La Basilica Santuario di Maria Santissima di Tindari o santuario di Tindari o santuario della Madonna Nera o primitiva cattedrale di Tindari si trova a Tindari, frazione di Patti, in provincia di Messina. Sorge sulla sommità del colle omonimo e domina i laghetti di Marinello inseriti nell’omonima riserva naturale. L’edificio attuale identifica e ricopre l’area ove è documentata la primitiva fortezza o castello di Tindari. L’ipotesi dell’esistenza della fortezza è supportata dalla presenza di merli o coronature nei preesistenti edifici di culto che rafforzano la tesi di antiche chiese ricavate in primitivi edifici fortificati. L’8 settembre 2018 viene elevato a Basilica minore da Papa Francesco.




Il Santuario ha una storia travagliata. Nel luglio 1544 l’assalto dell’armata corsara turco – ottomana capitanata dall’ammiraglio Khayr al-Din Barbarossa insidia la costa tirrenica siciliana: incendia la cattedrale di San Bartolomeo di Lipari, assedia l’abitato protetto dal castello di Santa Lucia del Mela, minaccia la cittadella fortificata di Milazzo, devasta la chiesa che è ricostruita tra il 1552 e il 1598. Il vescovo Giovanni Previtera fonda il santuario di Tindari. Costruisce e finanzia la cattedrale con gli edifici annessi, i cui lavori furono completati dopo la sua morte grazie alle donazioni della famiglia Previtera alla diocesi di Patti. Il Santuario è ampliato dal vescovo Giuseppe Pullano con la costruzione di una nuova chiesa più grande consacrata nel 1979. Come la Porziuncola di San Francesco a Santa Maria degli Angeli ad Assisi, o il santuario della Casa Santa della Madonna inglobata nella basilica-fortezza di Loreto, allo stesso modo dentro le mura degli edifici che attorniano il santuario di Tindari, nella parte esterna a ridosso del presbiterio, vi si trova l’originaria chiesa della MADONNA NERA, venendo a costituire dunque una sorta di chiesa nella chiesa, accessibile solo in determinati periodi dell’anno e in determinati orari giornalieri. Sulla cantoria in controfacciata, si trova il grande organo a canne, costruito da Giuseppe RUFFATTI nel 1978, con 78 registri su 5 manuali e pedale.
La festa del santuario e della Madonna del Tindari si svolge ogni anno tra il 7 e l’8 settembre, in occasione della festa liturgica della Natività della Vergine.

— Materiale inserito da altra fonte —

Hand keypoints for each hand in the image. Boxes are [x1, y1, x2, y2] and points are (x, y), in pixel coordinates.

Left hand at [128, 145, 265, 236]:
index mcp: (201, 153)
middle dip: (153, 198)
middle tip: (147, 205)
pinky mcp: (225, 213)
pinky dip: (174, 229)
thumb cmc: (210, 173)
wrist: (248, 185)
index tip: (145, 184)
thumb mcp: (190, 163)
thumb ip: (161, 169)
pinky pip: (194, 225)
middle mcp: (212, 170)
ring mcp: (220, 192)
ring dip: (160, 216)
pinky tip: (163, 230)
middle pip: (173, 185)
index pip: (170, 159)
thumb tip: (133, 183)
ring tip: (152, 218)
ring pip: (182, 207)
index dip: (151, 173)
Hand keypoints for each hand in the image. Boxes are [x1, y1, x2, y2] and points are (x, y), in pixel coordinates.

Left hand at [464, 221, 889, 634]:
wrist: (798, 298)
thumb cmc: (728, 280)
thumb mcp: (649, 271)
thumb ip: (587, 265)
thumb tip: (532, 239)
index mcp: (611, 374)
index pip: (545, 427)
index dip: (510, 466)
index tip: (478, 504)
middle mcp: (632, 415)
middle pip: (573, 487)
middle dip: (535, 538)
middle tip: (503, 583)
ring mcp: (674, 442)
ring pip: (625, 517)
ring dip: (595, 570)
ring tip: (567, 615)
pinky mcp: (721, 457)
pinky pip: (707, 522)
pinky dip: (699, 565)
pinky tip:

La facciata con la parte centrale costituita da un corpo avanzato si innalza sulla piazza antistante rivolta a occidente, la sopraelevazione costituisce lo sviluppo della torre campanaria. Le porte sono in bronzo, ai lati del portone centrale sono collocate, in apposite nicchie, le statue raffiguranti San Pietro e San Paolo. L’accesso al santuario è garantito da un atrio decorato da vetrate istoriate, in esse sono raffigurate le figure allegoriche delle virtù cardinali: Prudenza, Giustizia, Fortezza, Temperanza. Le virtù teologali sono riprodotte sui varchi d’accesso: Fede entrata sinistra, Carità varco cen-trale, Speranza ingresso destro.










(Dopo) Decorazioni del soffitto della Navata centrale












(Sopra) Le origini della statua bizantina della MADONNA NERA del Tindari sono legate ad una leggenda, secondo la quale la scultura, trasportata per mare, impedì alla nave di ripartire dopo che si era rifugiata nella baia di Tindari, presso i laghetti di Marinello, per sfuggire alla tempesta. I marinai, depositarono a terra via via il carico, pensando che fosse questo ad impedire il trasporto, e solo quando vi portarono anche la statua, la nave poté riprendere il mare. La statua è quindi portata sul colle soprastante, dentro una piccola chiesa che dovette in seguito essere più volte ampliata per accogliere i pellegrini, attratti dalla fama miracolosa del simulacro. La festa della Madonna nera del Tindari si svolge il 7 e 8 settembre.